### Short task A
According to the forum post on domain definition in a cut and packing problem, why was the check predicate rewritten?

[eclipse-clp-users] RES: Domain Definiton in Cut and Packing Problem

From: Igor Kondrasovas <igor_at_...186...>
Date: Fri, 2 Apr 2010 19:57:39 -0300
Hello Joachim,

Thank you for the reply. It made me have a brighter view about what I was

I rewrote a bit my check predicate to support an offset value. This is due
to the fact that my polygon will be offset in my domain:

leftof_line((X,Y), (OffX, OffY), (X1,Y1), (X2,Y2)) :-
        (Y - (Y1 + OffY)) * ((X2 + OffX) - (X1 + OffX)) - (X - (X1 + OffX))
* ((Y2 + OffY) - (Y1 + OffY)) #> 0.

outside_polygon1(Point, Offset, Segments) :-
	(member([P1,P2],Segments), leftof_line(Point, Offset, P1, P2))
infers ic.

This works fine when the Offset is hard-coded (for testing only). In
reality, this value represents a Point in the domain area, that will also be
found by the same predicate (outside_polygon1). Let me try to explain:

As I said before this is a nesting decision problem, so the program must
distribute the pieces (polygons) in the domain. For every piece, a Point
will be used as a reference and every Point must be assigned to a value that
has a constraint to not overlap the other polygons.

### Short task B
Tallying only matches with the same case, how many lines of the entries contain the string "kern"? Reply with the number alone.

### Record list
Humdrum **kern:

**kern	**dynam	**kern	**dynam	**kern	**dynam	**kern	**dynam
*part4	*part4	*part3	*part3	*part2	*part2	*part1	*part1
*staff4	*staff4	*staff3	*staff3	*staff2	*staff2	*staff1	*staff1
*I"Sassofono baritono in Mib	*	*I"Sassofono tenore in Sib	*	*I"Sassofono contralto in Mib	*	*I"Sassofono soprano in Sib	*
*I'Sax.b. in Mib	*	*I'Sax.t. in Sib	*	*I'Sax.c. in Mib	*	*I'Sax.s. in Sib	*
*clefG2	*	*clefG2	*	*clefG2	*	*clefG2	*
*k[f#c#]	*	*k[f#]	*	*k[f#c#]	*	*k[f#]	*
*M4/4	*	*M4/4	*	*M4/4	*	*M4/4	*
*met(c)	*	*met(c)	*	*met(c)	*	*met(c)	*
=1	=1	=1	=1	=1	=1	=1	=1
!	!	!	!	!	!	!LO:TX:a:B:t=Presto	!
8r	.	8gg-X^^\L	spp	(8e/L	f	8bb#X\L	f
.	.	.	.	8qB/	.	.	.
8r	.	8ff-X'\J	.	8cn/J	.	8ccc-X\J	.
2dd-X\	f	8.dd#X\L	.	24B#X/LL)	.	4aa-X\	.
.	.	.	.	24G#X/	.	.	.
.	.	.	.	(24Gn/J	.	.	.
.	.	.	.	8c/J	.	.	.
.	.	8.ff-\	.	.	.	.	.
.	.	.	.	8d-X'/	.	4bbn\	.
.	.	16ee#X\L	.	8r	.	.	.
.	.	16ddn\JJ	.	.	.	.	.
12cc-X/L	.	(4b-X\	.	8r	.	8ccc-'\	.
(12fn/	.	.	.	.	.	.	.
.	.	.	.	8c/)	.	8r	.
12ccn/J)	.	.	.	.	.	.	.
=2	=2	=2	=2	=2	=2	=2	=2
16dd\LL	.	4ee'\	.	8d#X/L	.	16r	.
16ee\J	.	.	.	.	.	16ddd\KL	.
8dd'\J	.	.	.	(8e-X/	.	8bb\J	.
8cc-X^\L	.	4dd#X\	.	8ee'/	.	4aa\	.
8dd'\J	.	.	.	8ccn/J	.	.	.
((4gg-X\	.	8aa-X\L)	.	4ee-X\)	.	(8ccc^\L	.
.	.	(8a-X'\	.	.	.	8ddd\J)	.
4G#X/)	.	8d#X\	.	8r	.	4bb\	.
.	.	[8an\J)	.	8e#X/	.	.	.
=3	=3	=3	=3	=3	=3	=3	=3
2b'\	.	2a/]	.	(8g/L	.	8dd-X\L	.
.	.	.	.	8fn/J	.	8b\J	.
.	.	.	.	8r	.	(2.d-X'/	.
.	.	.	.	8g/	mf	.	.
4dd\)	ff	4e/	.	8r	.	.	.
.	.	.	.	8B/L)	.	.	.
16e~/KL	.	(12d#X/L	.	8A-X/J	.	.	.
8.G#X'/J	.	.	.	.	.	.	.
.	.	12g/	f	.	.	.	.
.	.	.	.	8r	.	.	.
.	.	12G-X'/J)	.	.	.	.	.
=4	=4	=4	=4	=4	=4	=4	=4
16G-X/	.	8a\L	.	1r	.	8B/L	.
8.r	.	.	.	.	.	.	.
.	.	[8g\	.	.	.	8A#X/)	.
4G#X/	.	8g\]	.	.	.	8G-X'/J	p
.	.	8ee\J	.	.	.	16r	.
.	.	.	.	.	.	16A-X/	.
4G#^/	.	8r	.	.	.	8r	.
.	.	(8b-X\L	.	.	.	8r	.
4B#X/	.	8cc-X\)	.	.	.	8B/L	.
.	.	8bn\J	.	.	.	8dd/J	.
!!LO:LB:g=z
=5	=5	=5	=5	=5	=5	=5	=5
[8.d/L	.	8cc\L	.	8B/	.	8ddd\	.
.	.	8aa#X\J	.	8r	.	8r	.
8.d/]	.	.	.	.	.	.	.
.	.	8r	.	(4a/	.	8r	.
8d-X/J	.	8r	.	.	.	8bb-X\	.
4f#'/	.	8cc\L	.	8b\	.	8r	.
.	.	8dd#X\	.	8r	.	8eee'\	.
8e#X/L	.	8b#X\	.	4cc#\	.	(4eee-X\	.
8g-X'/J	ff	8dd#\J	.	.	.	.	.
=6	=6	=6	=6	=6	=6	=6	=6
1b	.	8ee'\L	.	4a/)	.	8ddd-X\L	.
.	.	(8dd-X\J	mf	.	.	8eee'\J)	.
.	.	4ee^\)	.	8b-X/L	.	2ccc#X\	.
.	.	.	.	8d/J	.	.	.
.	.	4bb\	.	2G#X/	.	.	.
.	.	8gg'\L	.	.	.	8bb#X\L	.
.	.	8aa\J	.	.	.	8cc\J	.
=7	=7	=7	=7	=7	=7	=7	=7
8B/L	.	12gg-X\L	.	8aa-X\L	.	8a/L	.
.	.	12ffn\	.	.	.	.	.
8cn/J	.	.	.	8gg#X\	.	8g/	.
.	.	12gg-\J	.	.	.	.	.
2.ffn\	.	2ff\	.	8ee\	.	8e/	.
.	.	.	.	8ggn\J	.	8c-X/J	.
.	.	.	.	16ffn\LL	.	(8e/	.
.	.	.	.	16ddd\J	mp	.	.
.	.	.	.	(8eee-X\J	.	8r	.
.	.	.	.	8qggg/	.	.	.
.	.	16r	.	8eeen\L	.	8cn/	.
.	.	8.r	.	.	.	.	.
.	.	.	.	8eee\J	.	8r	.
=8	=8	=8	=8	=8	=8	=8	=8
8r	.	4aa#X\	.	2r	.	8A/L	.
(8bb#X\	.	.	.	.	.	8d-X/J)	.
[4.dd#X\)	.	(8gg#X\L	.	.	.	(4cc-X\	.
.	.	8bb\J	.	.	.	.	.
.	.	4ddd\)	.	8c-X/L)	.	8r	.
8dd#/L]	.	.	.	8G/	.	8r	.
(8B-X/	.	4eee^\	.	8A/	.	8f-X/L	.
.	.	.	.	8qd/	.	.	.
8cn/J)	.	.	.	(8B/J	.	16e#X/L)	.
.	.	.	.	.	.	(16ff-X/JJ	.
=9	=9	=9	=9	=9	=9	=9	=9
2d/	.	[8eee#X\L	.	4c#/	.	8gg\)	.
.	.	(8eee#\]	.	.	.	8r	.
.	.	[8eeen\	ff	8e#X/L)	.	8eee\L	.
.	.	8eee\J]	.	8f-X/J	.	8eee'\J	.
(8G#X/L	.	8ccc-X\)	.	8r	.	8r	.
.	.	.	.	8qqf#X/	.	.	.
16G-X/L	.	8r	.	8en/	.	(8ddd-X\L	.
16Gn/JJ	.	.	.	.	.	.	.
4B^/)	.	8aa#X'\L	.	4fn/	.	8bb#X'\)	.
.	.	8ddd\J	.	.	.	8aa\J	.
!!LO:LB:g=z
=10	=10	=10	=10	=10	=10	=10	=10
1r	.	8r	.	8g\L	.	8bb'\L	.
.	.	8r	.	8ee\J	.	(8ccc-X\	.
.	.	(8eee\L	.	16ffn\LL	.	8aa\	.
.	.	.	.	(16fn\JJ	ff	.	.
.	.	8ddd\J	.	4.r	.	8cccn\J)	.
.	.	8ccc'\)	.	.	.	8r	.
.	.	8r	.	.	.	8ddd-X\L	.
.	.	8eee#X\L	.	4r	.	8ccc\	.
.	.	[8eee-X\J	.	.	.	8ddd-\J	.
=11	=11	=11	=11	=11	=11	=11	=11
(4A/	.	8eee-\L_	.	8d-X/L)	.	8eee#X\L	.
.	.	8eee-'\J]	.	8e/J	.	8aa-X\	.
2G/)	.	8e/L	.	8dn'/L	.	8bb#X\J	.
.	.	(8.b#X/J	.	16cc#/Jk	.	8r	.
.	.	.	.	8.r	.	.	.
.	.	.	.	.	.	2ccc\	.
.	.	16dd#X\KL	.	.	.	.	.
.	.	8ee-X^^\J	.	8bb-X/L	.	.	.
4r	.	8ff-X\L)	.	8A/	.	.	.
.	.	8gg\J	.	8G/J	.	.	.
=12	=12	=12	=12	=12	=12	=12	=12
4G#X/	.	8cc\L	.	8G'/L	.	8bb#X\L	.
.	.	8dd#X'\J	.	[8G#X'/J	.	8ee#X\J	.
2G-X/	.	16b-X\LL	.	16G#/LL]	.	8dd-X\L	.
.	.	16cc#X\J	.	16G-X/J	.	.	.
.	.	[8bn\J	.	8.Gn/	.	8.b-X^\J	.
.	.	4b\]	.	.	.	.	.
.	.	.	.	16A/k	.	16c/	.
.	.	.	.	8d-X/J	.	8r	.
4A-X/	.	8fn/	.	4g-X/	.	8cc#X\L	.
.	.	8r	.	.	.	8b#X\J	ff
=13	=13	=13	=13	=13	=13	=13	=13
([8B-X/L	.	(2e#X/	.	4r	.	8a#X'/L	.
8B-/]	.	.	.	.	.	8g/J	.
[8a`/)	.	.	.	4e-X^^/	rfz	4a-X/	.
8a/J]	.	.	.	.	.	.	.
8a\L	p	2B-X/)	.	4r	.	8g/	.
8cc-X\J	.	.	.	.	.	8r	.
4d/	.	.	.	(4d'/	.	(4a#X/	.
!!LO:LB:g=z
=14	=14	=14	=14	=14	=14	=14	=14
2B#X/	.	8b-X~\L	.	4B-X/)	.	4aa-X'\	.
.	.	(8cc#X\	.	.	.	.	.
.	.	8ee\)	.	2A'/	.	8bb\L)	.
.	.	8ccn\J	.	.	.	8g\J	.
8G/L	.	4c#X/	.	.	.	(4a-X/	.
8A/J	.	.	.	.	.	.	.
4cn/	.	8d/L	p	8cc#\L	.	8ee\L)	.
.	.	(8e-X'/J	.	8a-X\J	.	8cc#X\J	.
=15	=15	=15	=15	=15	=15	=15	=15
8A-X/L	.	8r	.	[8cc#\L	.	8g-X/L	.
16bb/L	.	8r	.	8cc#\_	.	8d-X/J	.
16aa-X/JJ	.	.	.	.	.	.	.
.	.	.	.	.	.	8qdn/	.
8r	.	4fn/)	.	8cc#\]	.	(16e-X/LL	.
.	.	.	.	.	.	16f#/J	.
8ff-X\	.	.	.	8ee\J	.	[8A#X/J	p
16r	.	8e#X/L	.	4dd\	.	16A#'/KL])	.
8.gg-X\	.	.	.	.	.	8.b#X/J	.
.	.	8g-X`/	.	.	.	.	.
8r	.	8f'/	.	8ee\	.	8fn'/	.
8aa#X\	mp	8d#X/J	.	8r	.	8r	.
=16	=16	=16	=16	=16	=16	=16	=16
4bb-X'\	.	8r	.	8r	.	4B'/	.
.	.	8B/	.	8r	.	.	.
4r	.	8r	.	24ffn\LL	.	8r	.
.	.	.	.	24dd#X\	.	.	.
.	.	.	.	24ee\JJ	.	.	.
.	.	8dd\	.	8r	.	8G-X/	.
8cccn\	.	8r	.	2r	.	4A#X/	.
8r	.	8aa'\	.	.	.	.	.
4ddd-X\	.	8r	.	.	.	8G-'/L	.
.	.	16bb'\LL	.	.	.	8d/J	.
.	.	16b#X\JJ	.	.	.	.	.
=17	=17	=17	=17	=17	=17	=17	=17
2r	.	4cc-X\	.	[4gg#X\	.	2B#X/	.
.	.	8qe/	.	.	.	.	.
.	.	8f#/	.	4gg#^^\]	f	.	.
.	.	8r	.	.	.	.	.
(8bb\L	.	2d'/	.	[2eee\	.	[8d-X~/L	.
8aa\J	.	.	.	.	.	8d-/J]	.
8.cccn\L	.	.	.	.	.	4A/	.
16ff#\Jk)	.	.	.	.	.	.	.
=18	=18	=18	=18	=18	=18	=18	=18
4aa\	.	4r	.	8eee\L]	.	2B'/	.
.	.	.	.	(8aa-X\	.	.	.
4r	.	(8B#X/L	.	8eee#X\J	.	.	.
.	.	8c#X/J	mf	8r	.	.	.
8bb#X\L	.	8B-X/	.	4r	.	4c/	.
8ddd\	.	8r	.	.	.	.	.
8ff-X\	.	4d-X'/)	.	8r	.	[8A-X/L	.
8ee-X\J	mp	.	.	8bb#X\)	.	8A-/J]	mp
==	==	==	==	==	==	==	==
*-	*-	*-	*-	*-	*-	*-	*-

### Complete response A
To support an offset value, because the polygon will be offset in the domain.

### Complete response B
2